Угрюм-река (Шишков) - страница 30

— Ах, охальник! Тьфу ты… — но глаза их горели шаловливо и льнули украдкой к запрещенному плоду.

Илья Сохатых любил крепко надушиться дешевыми духами, от него за три версты несло укропом и чесноком. Перстни, запонки, булавки играли фальшивым стеклянным цветом, часы и цепь накладного золота сияли. Вся эта «цивилизация» — он любил ушибить головы парней и девушек мудреным словом — была им усвоена в уездном городе, откуда добыл его Петр Данилыч Громов, прельстив порядочным окладом и вольготной жизнью.

Девки только им и бредили, а самые пригожие были на ножах друг с другом: каждой он клялся и божился, что любит лишь ее одну. Иным разом так далеко заходила девья пря, что соперницы, зарвавшись, при всем народе провирались про свои любовные услады: со мной там-то, а со мной вот там-то, а потом, придя в рассудок, горько плакали, кололи болтливые языки булавками, да уж не воротишь.

Мужние жены — молодицы — также не уступали девкам и считали превеликой честью провести с ним ворованную ночь где-нибудь у гремучего ручья под духмяным кустом расцветающей боярки.

Илья Сохатых принимал все ласки, как нечто должное, и хотя отощал, словно мартовский гуляка-кот, но амурные успехи он относил исключительно к своей неотразимой, по его мнению, наружности. И в конце концов так возгордился, что дерзнул облагодетельствовать своей пленительной любовью и Анфису.

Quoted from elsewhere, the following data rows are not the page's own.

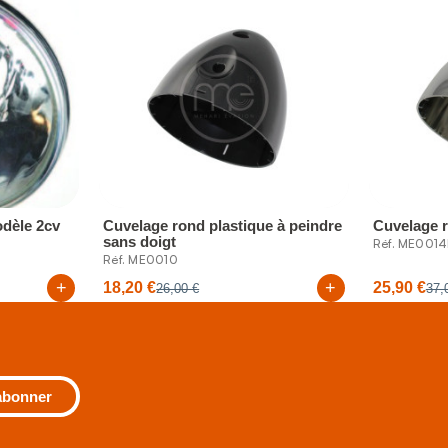
dèle 2cv
Cuvelage rond plastique à peindre
Cuvelage 
sans doigt
Réf. ME001
Réf. ME0010
+
+
18,20 €
25,90 €
26,00 €
37,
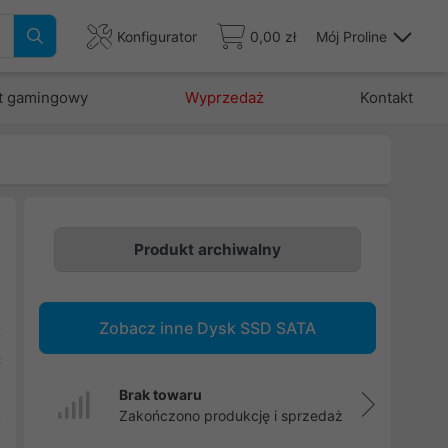
Konfigurator
0,00 zł
Mój Proline
t gamingowy
Wyprzedaż
Kontakt
Produkt archiwalny
o
Zobacz inne Dysk SSD SATA
C
ć
O
Brak towaru
k
Zakończono produkcję i sprzedaż
i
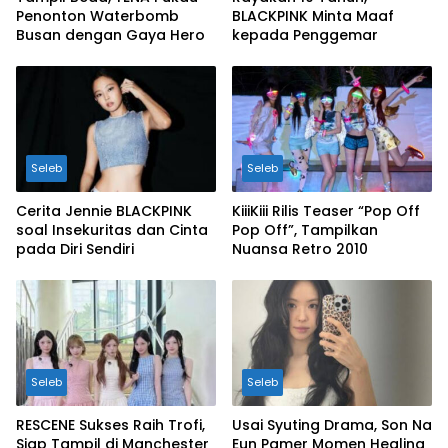
Penonton Waterbomb
BLACKPINK Minta Maaf
Busan dengan Gaya Hero
kepada Penggemar
Seleb
Seleb
Cerita Jennie BLACKPINK
KiiiKiii Rilis Teaser “Pop Off
soal Insekuritas dan Cinta
Pop Off”, Tampilkan
pada Diri Sendiri
Nuansa Retro 2010
Seleb
Seleb
RESCENE Sukses Raih Trofi,
Usai Syuting Drama, Son Na
Siap Tampil di Manchester
Eun Pamer Momen Healing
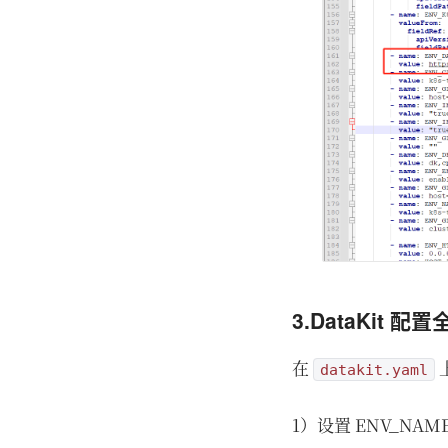
3.DataKit 配置
在
上
datakit.yaml
1）设置 ENV_NAME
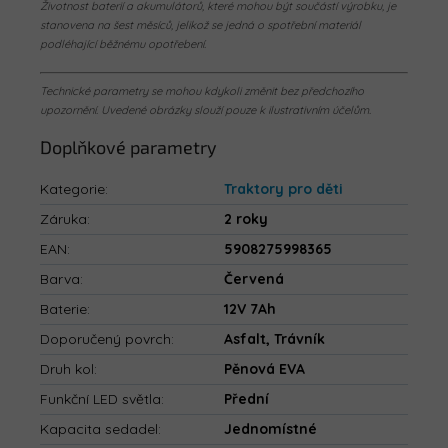
Životnost baterií a akumulátorů, které mohou být součástí výrobku, je
stanovena na šest měsíců, jelikož se jedná o spotřební materiál
podléhající běžnému opotřebení.
Technické parametry se mohou kdykoli změnit bez předchozího
upozornění. Uvedené obrázky slouží pouze k ilustrativním účelům.
Doplňkové parametry
Kategorie
:
Traktory pro děti
Záruka
:
2 roky
EAN
:
5908275998365
Barva
:
Červená
Baterie
:
12V 7Ah
Doporučený povrch
:
Asfalt, Trávník
Druh kol
:
Pěnová EVA
Funkční LED světla
:
Přední
Kapacita sedadel
:
Jednomístné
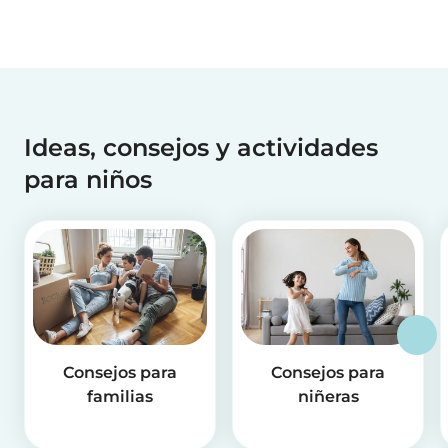
Ideas, consejos y actividades
para niños
Consejos para
Consejos para
familias
niñeras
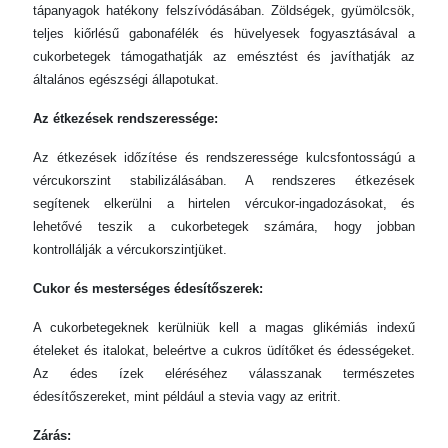
tápanyagok hatékony felszívódásában. Zöldségek, gyümölcsök,
teljes kiőrlésű gabonafélék és hüvelyesek fogyasztásával a
cukorbetegek támogathatják az emésztést és javíthatják az
általános egészségi állapotukat.
Az étkezések rendszeressége:
Az étkezések időzítése és rendszeressége kulcsfontosságú a
vércukorszint stabilizálásában. A rendszeres étkezések
segítenek elkerülni a hirtelen vércukor-ingadozásokat, és
lehetővé teszik a cukorbetegek számára, hogy jobban
kontrollálják a vércukorszintjüket.
Cukor és mesterséges édesítőszerek:
A cukorbetegeknek kerülniük kell a magas glikémiás indexű
ételeket és italokat, beleértve a cukros üdítőket és édességeket.
Az édes ízek eléréséhez válasszanak természetes
édesítőszereket, mint például a stevia vagy az eritrit.
Zárás:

Он приступил к этому с сердечным трепетом и нервной дрожью, как боевой, видавший виды конь. Анфиса казалась ему неприступной. Да и хозяин… О, хозяин сразу оторвет ему башку! Но Илья Сохатых весь проникся мужеством. Завладеть Анфисиным сердцем во что бы то ни стало — вот цель его жизни. Итак, смело в бой, к победе!

Подкрутив колечком усики, взбив кок в кудрях, Илья Сохатых направился сумеречным вечером ко двору красотки.

— Никто не видал? — спросила та, открывая дверь. — Ты стучи в калитку — раз-раз! — тогда буду знать, что ты… Понял? А хозяин где? Уехал?

Домишко у Анфисы маленький, плохой, но рядом рубился, иждивением Петра Данилыча, новый дом — скоро новоселье.

Анфиса накрывала стол, ставила самовар. Илья вытащил из кармана бутылку рябиновой и сверток саратовской сарпинки:

— Дозвольте прикинуть. Кажись, к лицу… Анфиса стояла высокая, поджав алые губы; глаза ее полны холодной насмешки. Илья петушком плясал возле нее и все норовил, примеряя отрез сарпинки, крепче прижаться к соблазнительной Анфисиной груди.

— Кажись, к лицу-с…

Та щелкнула его по блудливой руке, отстранила подарок:

— Не надо. Не нуждаюсь.

— Ах, Анфиса Петровна!.. Это даже огорчительно… Вас, наверное, по всем швам хозяин задарил.